1992 novembre 8 Perchè la nostra crisi politica è cosi speciale

1992 novembre 8 – Perché la nostra crisi politica è così speciale
Nemmeno gli Stati Uniti se la passano poi tanto bene per livello della politica. Una democrazia
vitalissima, in continua evoluzione, che rimuove e promuove senza batter ciglio interi ceti di potere,
non ha saputo risparmiare alla campagna presidenziale gli insulti, le bassezze, il frugare per mesi sotto
le lenzuola dei candidati. Un misto di rotocalco, di spot e di Dallas che lascia di stucco anche gente
scafata come gli italiani. I quali coltivano alcuni miti stranieri per assaporare almeno il gusto di una
possibile lezione. La Camera dei Comuni ad esempio, il Parlamento inglese, che miscela ai nostri occhi
parrucche e lungimiranza, la tradizione e l’istinto a capire i tempi nuovi. Ci si rimane male il doppio
quando un deputato conservatore rivela che il Governo di Sua Maestà, per spingere a votare a favore
dell’Europa, ha posto a più di un parlamentare il seguente dilemma: 10 voti per Maastricht o il nome
della tua amante finisce sui giornali. A parte questa concezione della stampa come pulpito un po’

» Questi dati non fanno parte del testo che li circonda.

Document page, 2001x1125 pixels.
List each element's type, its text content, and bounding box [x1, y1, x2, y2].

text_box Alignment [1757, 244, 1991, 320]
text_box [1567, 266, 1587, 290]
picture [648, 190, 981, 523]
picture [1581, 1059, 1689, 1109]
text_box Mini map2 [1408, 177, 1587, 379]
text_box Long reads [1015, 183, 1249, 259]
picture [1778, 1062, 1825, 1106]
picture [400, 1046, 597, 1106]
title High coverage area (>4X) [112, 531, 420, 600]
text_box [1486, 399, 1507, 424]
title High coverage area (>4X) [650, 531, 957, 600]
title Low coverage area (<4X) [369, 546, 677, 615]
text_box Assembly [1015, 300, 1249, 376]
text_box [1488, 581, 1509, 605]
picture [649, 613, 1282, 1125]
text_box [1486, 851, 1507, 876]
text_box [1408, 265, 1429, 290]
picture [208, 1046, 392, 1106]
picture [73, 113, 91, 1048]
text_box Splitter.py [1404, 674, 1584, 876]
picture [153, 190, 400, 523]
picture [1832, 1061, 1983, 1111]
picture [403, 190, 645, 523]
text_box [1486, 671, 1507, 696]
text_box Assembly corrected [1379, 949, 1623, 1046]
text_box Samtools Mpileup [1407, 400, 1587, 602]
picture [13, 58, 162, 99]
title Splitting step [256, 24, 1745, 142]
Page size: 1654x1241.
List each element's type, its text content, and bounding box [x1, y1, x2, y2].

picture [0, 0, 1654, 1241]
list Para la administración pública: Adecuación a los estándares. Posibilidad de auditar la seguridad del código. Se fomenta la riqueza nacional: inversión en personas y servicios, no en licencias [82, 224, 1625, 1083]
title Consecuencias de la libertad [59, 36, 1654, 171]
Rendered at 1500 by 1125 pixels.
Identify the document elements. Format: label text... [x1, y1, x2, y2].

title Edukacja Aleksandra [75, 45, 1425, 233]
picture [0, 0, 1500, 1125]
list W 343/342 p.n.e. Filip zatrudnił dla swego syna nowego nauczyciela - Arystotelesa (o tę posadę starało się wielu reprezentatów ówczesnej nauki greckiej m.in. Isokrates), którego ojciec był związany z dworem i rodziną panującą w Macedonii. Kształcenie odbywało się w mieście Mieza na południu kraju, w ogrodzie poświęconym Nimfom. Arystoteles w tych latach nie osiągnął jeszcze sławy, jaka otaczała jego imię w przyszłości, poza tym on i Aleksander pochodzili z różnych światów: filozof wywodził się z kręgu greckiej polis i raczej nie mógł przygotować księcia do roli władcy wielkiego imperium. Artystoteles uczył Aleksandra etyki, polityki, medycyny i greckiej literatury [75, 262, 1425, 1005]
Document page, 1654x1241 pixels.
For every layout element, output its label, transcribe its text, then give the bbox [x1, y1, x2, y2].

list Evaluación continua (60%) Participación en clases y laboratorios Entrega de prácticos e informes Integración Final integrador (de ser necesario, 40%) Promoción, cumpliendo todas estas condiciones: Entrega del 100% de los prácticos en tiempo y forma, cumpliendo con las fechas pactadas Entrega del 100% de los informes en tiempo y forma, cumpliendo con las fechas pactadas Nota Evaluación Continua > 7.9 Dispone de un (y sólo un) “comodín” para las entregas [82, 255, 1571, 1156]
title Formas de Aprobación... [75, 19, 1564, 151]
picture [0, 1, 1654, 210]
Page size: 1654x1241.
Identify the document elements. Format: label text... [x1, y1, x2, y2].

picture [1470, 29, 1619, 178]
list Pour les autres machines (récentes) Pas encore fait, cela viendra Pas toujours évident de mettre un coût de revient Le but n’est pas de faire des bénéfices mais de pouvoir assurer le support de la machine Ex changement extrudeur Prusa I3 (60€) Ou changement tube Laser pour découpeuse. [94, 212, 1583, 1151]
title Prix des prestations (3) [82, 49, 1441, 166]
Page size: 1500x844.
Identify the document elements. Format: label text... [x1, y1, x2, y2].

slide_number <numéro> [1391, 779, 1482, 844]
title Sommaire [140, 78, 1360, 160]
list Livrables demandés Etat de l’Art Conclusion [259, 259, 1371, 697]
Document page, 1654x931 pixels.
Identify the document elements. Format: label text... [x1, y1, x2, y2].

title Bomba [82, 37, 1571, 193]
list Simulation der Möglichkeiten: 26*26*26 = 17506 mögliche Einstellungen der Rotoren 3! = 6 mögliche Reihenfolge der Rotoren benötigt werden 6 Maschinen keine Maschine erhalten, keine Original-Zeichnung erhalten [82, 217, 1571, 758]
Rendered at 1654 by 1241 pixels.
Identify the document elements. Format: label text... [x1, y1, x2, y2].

puritano un po’ spione, sembra quasi che la democrazia più si evolve più si banalizzi. Insomma, il
trionfo universale del pragmatismo come fine del pubblico e avvento del privato in politica. Non siamo
i soli ad avvertire malessere. I francesi si domandano in questi giorni perché siano tanto «angosciati»,
perché uno su tre prenda tranquillanti, e quali siano le colpe dello Stato in questo disagio diffuso. Pare
che il sentimento dominante sia socio-economico: chi non ha già potuto migliorare la sua posizione
sociale, teme che non ce la farà più; chi gode di una buona posizione, ha paura di perderla e in ogni
caso la vede insidiata dal futuro. Analizzando il referendum che recentemente ha detto sì di stretta
misura all’Europa, emerge un dato sorprendente: più che populista, il no è stato un voto dei ceti
professionali. Perché, come spiega il settimanale «Le Nouvel Observateur», il posto di lavoro è
diventato posto d’inquietudine. L’Italia non ha il monopolio dell’infelicità economica, nemmeno di
quella politica. È il Paese, questo sì, che deve cambiare di più, avendo logorato per assenza di ricambio
la macchina dello Stato, la selezione delle classi dirigenti, il principio di responsabilità sociale.
L’inefficienza ha favorito l’egoismo, che in democrazia andrebbe sbattuto in prima pagina con molta
più preoccupazione degli onorevoli a luci rosse o dei presidenti di intatti appetiti sessuali.
L’inquietudine italiana ha semmai un fondamento tutto speciale. Nel senso che deriva dalla lunga,
storica astinenza dai rischi del cambiamento: prima il fascismo che crolla con la guerra; poi la
democrazia bloccata dal comunismo che crolla con il Muro. Non abbiamo mai imparato a scegliere di
volta in volta per libera scelta, senza traumi, senza strappi, senza incubi. La vera distanza dall’Europa
transita qui. Ma si può recuperare, e in fretta.